First effects of unemployment benefit reform assessed
In September 2002, the CC.OO trade union confederation published some figures on the effects of the unemployment benefit reform that came into force in Spain in May 2002. One of the main findings is that over 85,000 dismissed workers have lost the right to the 'interim wages' formerly paid while awaiting the outcome of unfair dismissal cases.
Representatives of the Trade Union Confederation of Workers’ Commissions (Comisiones Obreras, CC.OO) on the National Institute of Employment (Instituto Nacional de Empleo, INEM) recently asked the Institute for a series of figures in order to evaluate the effects of the reform of the unemployment benefit system introduced unilaterally by the government, which came into force in late May 2002 (ES0206210F). Though in many cases the information requested was not available, the figures provided by INEM and published in late September by CC.OO illustrate the impact that the reform is having.

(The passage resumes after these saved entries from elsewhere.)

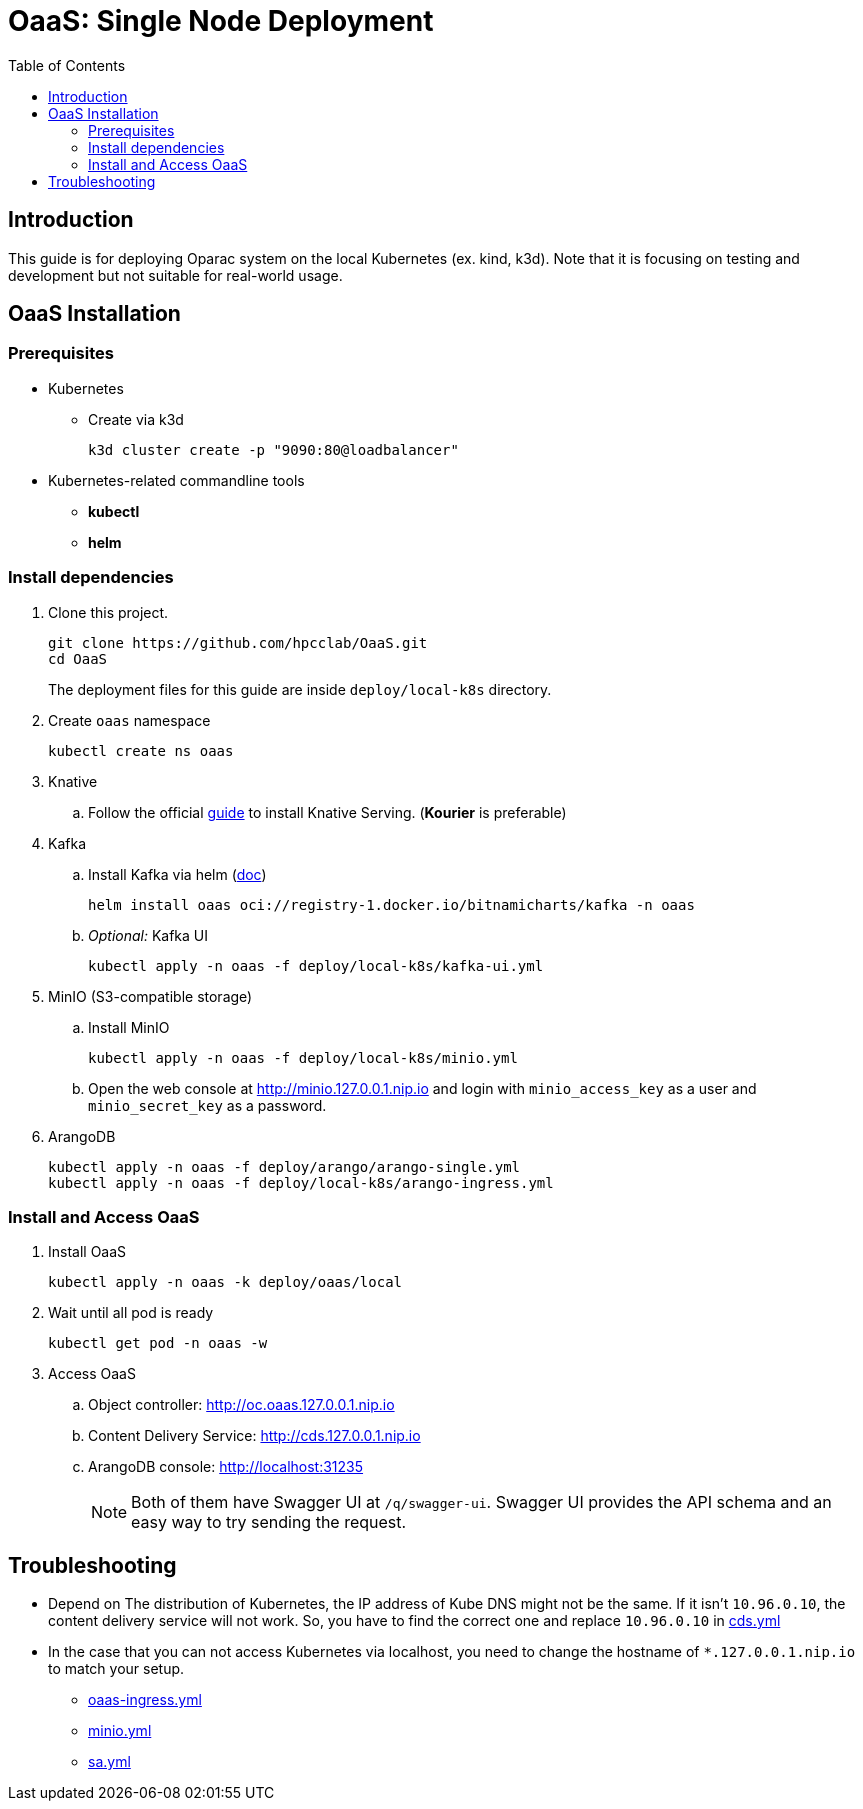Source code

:= OaaS: Single Node Deployment
:toc:
:toc-placement: preamble
:toclevels: 2

// Need some preamble to get TOC:
{empty}

== Introduction
This guide is for deploying Oparac system on the local Kubernetes (ex. kind, k3d). Note that it is focusing on testing and development but not suitable for real-world usage.

== OaaS Installation
=== Prerequisites
* Kubernetes
** Create via k3d
+
[source,bash]
----
k3d cluster create -p "9090:80@loadbalancer"
----

* Kubernetes-related commandline tools
** *kubectl*
** *helm*

=== Install dependencies

. Clone this project.
+
[source,bash]
----
git clone https://github.com/hpcclab/OaaS.git
cd OaaS
----
+
The deployment files for this guide are inside `deploy/local-k8s` directory.


. Create `oaas` namespace
+
[source,bash]
----
kubectl create ns oaas
----
// . NGINX ingress controller
// .. Use this https://kind.sigs.k8s.io/docs/user/ingress[guide] to install ingress controller if you doesn't have one

. Knative
.. Follow the official https://knative.dev/docs/install/yaml-install/serving/install-serving-with-yaml/[guide] to install Knative Serving. (*Kourier* is preferable)

. Kafka
.. Install Kafka via helm (https://github.com/bitnami/charts/blob/main/bitnami/kafka/README.md[doc])
+
[source,bash]
----
helm install oaas oci://registry-1.docker.io/bitnamicharts/kafka -n oaas
----

.. _Optional:_ Kafka UI
+
[source,bash]
----
kubectl apply -n oaas -f deploy/local-k8s/kafka-ui.yml
----

. MinIO (S3-compatible storage)
.. Install MinIO
+
[source,bash]
----
kubectl apply -n oaas -f deploy/local-k8s/minio.yml
----
.. Open the web console at http://minio.127.0.0.1.nip.io and login with `minio_access_key` as a user and `minio_secret_key` as a password.



. ArangoDB
+
[source,bash]
----
kubectl apply -n oaas -f deploy/arango/arango-single.yml
kubectl apply -n oaas -f deploy/local-k8s/arango-ingress.yml
----


=== Install and Access OaaS
. Install OaaS
+
[source,bash]
----
kubectl apply -n oaas -k deploy/oaas/local
----
. Wait until all pod is ready
+
[source,bash]
----
kubectl get pod -n oaas -w
----
. Access OaaS
.. Object controller: http://oc.oaas.127.0.0.1.nip.io
.. Content Delivery Service: http://cds.127.0.0.1.nip.io
.. ArangoDB console: http://localhost:31235
+
NOTE: Both of them have Swagger UI at `/q/swagger-ui`. Swagger UI provides the API schema and an easy way to try sending the request.

== Troubleshooting
* Depend on The distribution of Kubernetes, the IP address of Kube DNS might not be the same. If it isn't `10.96.0.10`, the content delivery service will not work. So, you have to find the correct one and replace `10.96.0.10` in link:cds.yml[]
* In the case that you can not access Kubernetes via localhost, you need to change the hostname of `*.127.0.0.1.nip.io` to match your setup.
** link:oaas-ingress.yml[]
** link:minio.yml[]
** link:sa.yml[]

During June and July 2002, INEM offered 138,121 jobs to unemployed people and took action against 85 unemployed persons for refusing offers (as newly allowed by the reform). In the same months, in line with the reform, special agricultural unemployment benefit was refused to 4,268 workers in Andalusia and Extremadura. Finally, between June and August 85,829 workers claiming unfair dismissal were denied 'interim wages'.
Under the previous regulations, dismissed workers claiming in court that their dismissal was unfair were entitled to receive pay between the date of dismissal and the court ruling, if the court confirmed that the dismissal was unfair. Under the unemployment benefit reform, these 'interim wages' (salarios de tramitación) were abolished in most cases. Now, only workers who are reinstated in their jobs after the court finds the dismissal to be unfair are entitled to receive interim wages. The trade unions claim that the new regulations significantly reduce the cost of dismissal and blur even further the difference between justified and unfair dismissal. The interim wages represented on average two to four months' pay. The unions feel that this measure is particularly unfavourable to workers with little seniority in the company, because in these cases the interim wages formed a very large proportion of dismissal compensation. Furthermore, they consider that the new regulations provide an incentive for companies not to reinstate workers dismissed unfairly, a practice that is optional for the company and is fairly uncommon.
At present the legislation implementing the reform is going through parliament and the People's Party (Partido Popular, PP) government has for the first time shown some willingness to modify some of the more controversial aspects. Interim wages may be a key issue; the Minister of Labour has stated that the government is considering the possibility of restoring the scheme, though with some limitations.